Yeah… the problem of this is, i guess, that an occlusion query for the method i described becomes obsolete by the time the next object is drawn… It’s too bad.

So, If i understand what you explain properly… maybe a solution would be to, once per frame, dosomething like this? (given i am understanding occlusion properly)

first doing a Z-only pass
cull the octree again and send some of the visible octants for occlusion query, down to some level of course, not necesarily the leafs since an octree can be huge
wait for the gpu, fetch the results, and then go and mark down the non visible nodes
draw again (using GL_EQUAL and not drawing the discarded nodes).

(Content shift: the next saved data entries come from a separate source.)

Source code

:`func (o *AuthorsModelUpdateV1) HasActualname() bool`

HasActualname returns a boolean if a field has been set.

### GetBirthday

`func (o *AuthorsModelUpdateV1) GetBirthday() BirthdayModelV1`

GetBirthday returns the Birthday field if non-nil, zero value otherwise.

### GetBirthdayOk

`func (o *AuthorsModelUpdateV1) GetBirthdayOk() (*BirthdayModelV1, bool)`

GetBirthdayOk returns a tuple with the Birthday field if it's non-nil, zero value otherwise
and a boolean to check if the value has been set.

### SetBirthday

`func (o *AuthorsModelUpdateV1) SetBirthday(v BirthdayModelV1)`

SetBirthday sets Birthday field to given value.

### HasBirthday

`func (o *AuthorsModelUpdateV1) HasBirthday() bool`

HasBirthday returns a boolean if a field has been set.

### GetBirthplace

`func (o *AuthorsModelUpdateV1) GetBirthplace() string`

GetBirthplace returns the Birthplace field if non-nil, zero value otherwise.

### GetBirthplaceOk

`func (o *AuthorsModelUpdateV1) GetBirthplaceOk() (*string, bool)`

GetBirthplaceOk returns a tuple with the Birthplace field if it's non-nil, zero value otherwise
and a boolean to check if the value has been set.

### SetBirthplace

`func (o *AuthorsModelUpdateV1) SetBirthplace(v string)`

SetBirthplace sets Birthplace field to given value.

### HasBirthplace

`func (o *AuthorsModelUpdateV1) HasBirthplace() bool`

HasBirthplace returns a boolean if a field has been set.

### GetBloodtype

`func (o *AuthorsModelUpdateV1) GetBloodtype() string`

Maybe a system like this could definitely be good enough as a general purpose replacement for portals? forcing a sync per frame doesn’t look at all like something bad and games have been doing it for ages since the the vodoo1 for stuff such as lens flare…

Any ideas?

Nicolas_Lelong · November 2, 2008, 2:51pm

The hierarchical occlusion culling system you originally mentioned may be based on a principle similar to this :

http://http.developer.nvidia.com/GPUGems2/gpugems2_chapter06.html

HTH

Simon_Arbon · November 2, 2008, 4:18pm

No, it becomes obsolete the next FRAME (and possibly not for several frames if nothing moves very fast).
The query is valid until the camera or the occlusion bounding box moves far enough to change which objects are occluded.

Render the main occluding objects (buildings, tunnel walls, and other objects close to the camera) in a Z-only pass.
Render a separate occlusion query (a bounding box) for each region of the world that would otherwise have been separated by portals.
Call glFlush
Wait for any one of these queries to become available.
If that bounding box was invisible then everything in that region can be ignored (cull the octree branch).
If the bounding box had visible pixels then render occlusion queries for the next level in the octree (bounding boxes of large objects that are inside of that region)
Repeat as each the results for each outstanding query become available
When a branch of the octree reaches actual objects (the leaf nodes) then render those objects with a z-only pass
When the last occlusion query has returned results and the Z-only passes done, Render to backbuffer all of the leaf nodes that were not culled.

The glFlush does not cause a synchronisation, it just ensures that all of the commands you previously placed in the command queue are sent to the GPU for processing.
The GPU will not stall as long as you have several queries being processed at the same time.

To reduce the total number of queries you could also use the results from the previous frame as the starting point in the octree for the current frame, because the occlusion will not change very much in a fraction of a second.

Occlusion queries can provide a good performance boost for large worlds with many thousands of objects, or if you are running on old hardware.
On the latest hardware however the GPU is so fast that it may empty its command queue faster than the CPU can process the results and send the next commands.
Hence, if the above is not fast enough and you need every drop of performance, conditional rendering should be used instead of having the CPU query the results and make the decisions.